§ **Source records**
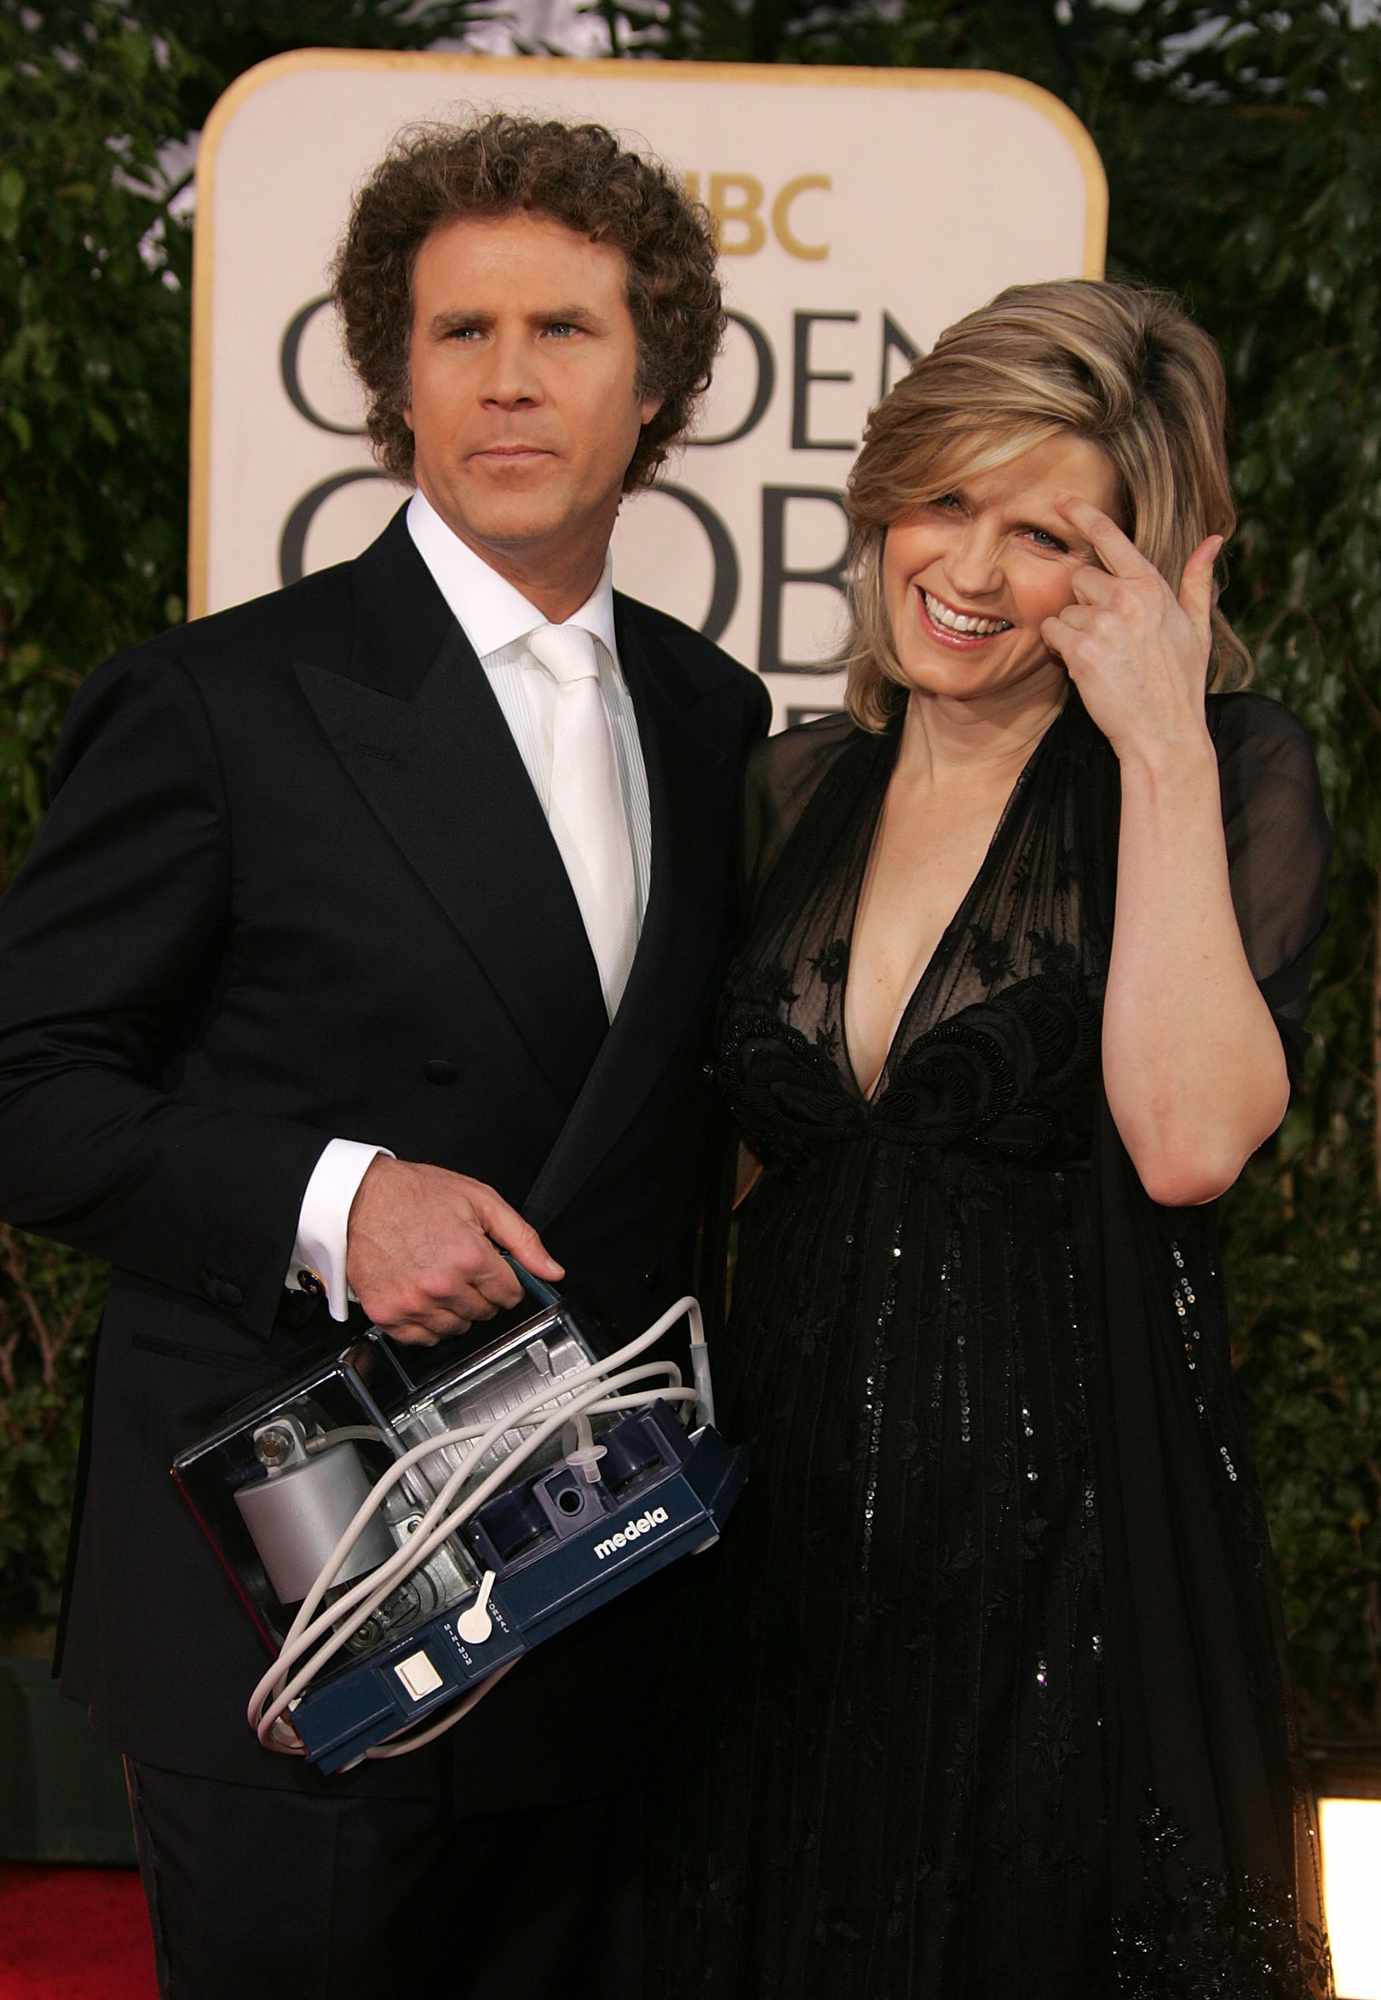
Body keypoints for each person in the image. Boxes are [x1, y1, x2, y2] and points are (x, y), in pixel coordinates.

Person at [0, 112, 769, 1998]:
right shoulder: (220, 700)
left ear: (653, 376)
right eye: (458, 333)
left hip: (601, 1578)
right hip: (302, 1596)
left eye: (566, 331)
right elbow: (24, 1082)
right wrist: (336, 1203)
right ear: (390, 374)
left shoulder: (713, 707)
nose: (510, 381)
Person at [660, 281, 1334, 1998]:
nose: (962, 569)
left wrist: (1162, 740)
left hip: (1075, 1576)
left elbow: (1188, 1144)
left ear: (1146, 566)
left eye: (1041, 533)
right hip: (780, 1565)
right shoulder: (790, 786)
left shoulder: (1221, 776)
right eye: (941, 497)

...

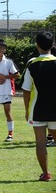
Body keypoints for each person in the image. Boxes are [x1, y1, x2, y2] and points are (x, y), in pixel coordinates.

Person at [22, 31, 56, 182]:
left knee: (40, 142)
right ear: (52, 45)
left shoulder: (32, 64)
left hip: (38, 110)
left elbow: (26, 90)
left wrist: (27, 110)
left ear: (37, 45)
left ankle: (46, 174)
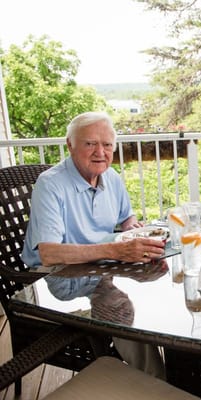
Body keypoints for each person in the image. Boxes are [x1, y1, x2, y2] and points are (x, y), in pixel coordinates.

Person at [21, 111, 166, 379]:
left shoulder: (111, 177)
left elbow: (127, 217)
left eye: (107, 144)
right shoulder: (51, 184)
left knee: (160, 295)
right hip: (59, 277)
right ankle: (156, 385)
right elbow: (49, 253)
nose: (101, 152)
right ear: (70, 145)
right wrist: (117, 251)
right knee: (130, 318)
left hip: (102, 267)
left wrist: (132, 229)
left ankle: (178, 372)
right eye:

§ **TASK PROMPT**
Repeat the lines above exactly, beginning with the one containing "left elbow: (26, 90)" and finishing with the one containing "right ear: (70, 145)". No pictures belong in the copy.

§ **SOLUTION TO THE EXERCISE**
left elbow: (26, 90)
left wrist: (27, 110)
left ear: (37, 45)
left ankle: (46, 174)
Body keypoints for each person in the image. Boxes are [x1, y1, x2, y2] and points are (x, y), in pixel coordinates.

Person at [21, 111, 166, 379]:
left shoulder: (111, 177)
left elbow: (127, 217)
left eye: (107, 144)
right shoulder: (51, 184)
left knee: (160, 295)
right hip: (59, 277)
right ankle: (156, 385)
right elbow: (49, 253)
nose: (101, 152)
right ear: (70, 145)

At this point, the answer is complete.